Exode statique aborde la monotonie et la redondance d’une vie urbaine ponctuée d’activités récurrentes : le fameux « métro-boulot-dodo. » Le passage incessant des trains à des horaires fixes, les bouchons de circulations aux heures de pointes qui laissent tout le loisir au captif d’observer la texture irrégulière de la surface bétonnée. Ce n’est d’ailleurs pas étonnant de voir que le sujet de cette série, de par son utilisation de la route, réfère au transport. Ce sont les chemins parcourus répétitivement que l’artiste saisis en un mouvement arrêté.

Il y a quelque chose d’angoissant à la répétition.

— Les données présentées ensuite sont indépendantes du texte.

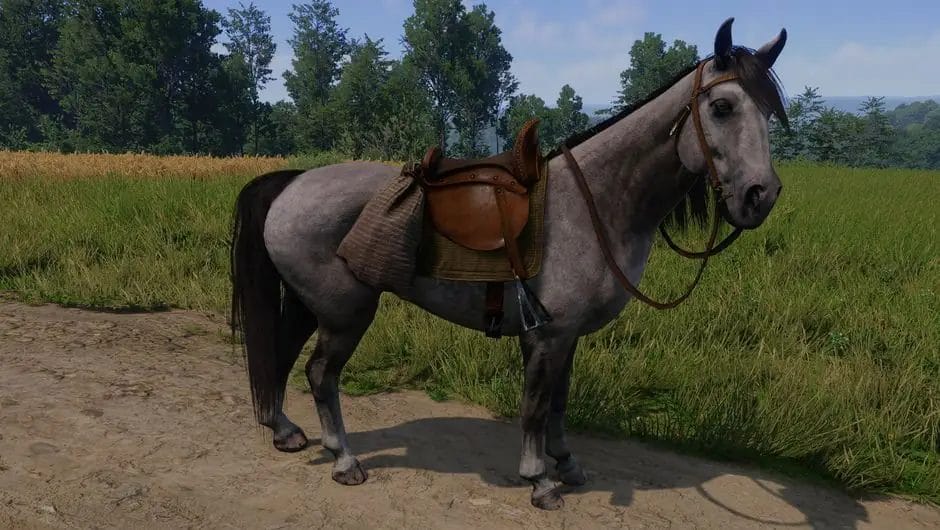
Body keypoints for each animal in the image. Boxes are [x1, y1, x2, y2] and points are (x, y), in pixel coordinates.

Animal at [229, 17, 790, 510]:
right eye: (722, 106)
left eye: (768, 112)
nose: (760, 196)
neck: (595, 200)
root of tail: (293, 183)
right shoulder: (548, 335)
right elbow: (535, 407)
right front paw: (540, 481)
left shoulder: (567, 337)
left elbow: (559, 402)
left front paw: (567, 464)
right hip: (345, 314)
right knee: (321, 373)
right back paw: (344, 459)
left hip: (310, 305)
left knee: (283, 356)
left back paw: (286, 432)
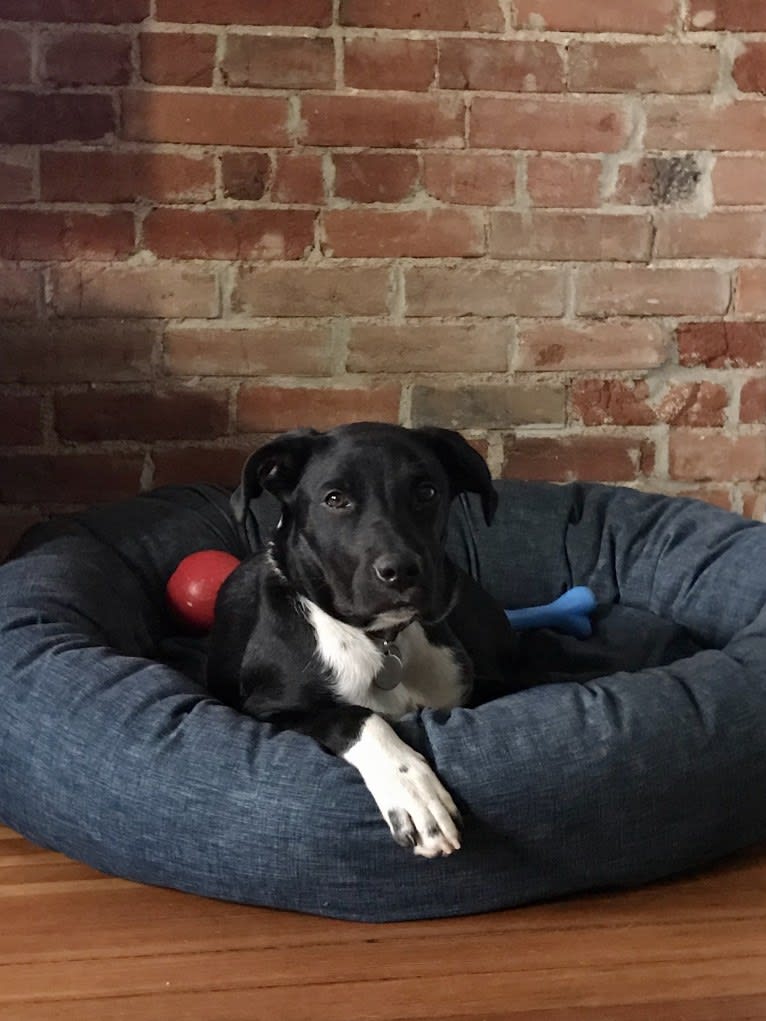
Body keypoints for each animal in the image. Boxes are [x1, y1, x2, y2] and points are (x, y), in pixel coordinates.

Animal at [210, 422, 522, 861]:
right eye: (334, 499)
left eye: (426, 491)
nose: (401, 571)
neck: (381, 641)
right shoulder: (266, 710)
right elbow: (355, 716)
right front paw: (413, 791)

C’est que dans la réitération de l’acte se cache l’impression que les choses sont stagnantes, inertes et impotentes, voire même condamnées. Sur le plan subliminal, cela pourrait refléter notre condition humaine : vouée au redoublement, notre posture individuelle devient générique. Pourtant, deux choses ne peuvent se valoir parfaitement. C’est ce que la démarche de Piquette met de l’avant : les photographies de chacun des chapitres de la trilogie sont le résultat d’un même geste, d’un même sujet, mais face à leur diversité, force est de constater la singularité de chacune, de chaque chose.